The full set of records must be returned exactly, character for character.

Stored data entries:
%%

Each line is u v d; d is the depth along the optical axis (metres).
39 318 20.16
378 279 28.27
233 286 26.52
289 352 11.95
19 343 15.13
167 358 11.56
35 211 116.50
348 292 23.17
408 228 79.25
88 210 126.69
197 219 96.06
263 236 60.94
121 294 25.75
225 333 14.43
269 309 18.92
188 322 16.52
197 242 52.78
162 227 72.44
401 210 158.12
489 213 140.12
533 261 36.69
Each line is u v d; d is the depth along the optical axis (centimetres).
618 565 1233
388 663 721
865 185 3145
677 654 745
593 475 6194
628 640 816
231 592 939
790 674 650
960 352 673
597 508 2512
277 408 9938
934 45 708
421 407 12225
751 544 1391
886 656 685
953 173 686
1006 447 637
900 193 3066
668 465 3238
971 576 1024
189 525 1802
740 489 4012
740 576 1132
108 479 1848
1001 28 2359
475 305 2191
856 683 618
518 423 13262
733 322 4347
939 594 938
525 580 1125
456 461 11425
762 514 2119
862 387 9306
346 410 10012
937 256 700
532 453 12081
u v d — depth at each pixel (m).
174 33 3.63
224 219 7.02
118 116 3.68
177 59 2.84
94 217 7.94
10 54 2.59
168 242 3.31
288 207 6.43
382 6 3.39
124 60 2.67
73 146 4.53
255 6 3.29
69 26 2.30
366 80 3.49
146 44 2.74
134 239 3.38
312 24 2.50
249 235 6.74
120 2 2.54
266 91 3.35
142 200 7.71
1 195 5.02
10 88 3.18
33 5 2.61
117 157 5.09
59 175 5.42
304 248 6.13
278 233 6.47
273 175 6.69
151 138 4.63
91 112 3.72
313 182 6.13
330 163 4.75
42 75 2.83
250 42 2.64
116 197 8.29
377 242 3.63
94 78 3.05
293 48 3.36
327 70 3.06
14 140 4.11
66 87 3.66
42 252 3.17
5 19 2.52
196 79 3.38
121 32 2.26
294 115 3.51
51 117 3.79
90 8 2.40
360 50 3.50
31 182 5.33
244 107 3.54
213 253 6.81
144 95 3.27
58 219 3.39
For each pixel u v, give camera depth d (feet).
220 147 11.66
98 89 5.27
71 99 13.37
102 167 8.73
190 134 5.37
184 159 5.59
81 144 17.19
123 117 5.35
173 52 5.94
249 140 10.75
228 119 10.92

%%

__Result below__
Each line is u v d; d is the depth along the optical axis (metres).
39 318 20.16
378 279 28.27
233 286 26.52
289 352 11.95
19 343 15.13
167 358 11.56
35 211 116.50
348 292 23.17
408 228 79.25
88 210 126.69
197 219 96.06
263 236 60.94
121 294 25.75
225 333 14.43
269 309 18.92
188 322 16.52
197 242 52.78
162 227 72.44
401 210 158.12
489 213 140.12
533 261 36.69
Each line is u v d; d is the depth along the optical axis (centimetres).
618 565 1233
388 663 721
865 185 3145
677 654 745
593 475 6194
628 640 816
231 592 939
790 674 650
960 352 673
597 508 2512
277 408 9938
934 45 708
421 407 12225
751 544 1391
886 656 685
953 173 686
1006 447 637
900 193 3066
668 465 3238
971 576 1024
189 525 1802
740 489 4012
740 576 1132
108 479 1848
1001 28 2359
475 305 2191
856 683 618
518 423 13262
733 322 4347
939 594 938
525 580 1125
456 461 11425
762 514 2119
862 387 9306
346 410 10012
937 256 700
532 453 12081
u v d — depth at each pixel (m).
174 33 3.63
224 219 7.02
118 116 3.68
177 59 2.84
94 217 7.94
10 54 2.59
168 242 3.31
288 207 6.43
382 6 3.39
124 60 2.67
73 146 4.53
255 6 3.29
69 26 2.30
366 80 3.49
146 44 2.74
134 239 3.38
312 24 2.50
249 235 6.74
120 2 2.54
266 91 3.35
142 200 7.71
1 195 5.02
10 88 3.18
33 5 2.61
117 157 5.09
59 175 5.42
304 248 6.13
278 233 6.47
273 175 6.69
151 138 4.63
91 112 3.72
313 182 6.13
330 163 4.75
42 75 2.83
250 42 2.64
116 197 8.29
377 242 3.63
94 78 3.05
293 48 3.36
327 70 3.06
14 140 4.11
66 87 3.66
42 252 3.17
5 19 2.52
196 79 3.38
121 32 2.26
294 115 3.51
51 117 3.79
90 8 2.40
360 50 3.50
31 182 5.33
244 107 3.54
213 253 6.81
144 95 3.27
58 219 3.39
For each pixel u v, give camera depth d (feet).
220 147 11.66
98 89 5.27
71 99 13.37
102 167 8.73
190 134 5.37
184 159 5.59
81 144 17.19
123 117 5.35
173 52 5.94
249 140 10.75
228 119 10.92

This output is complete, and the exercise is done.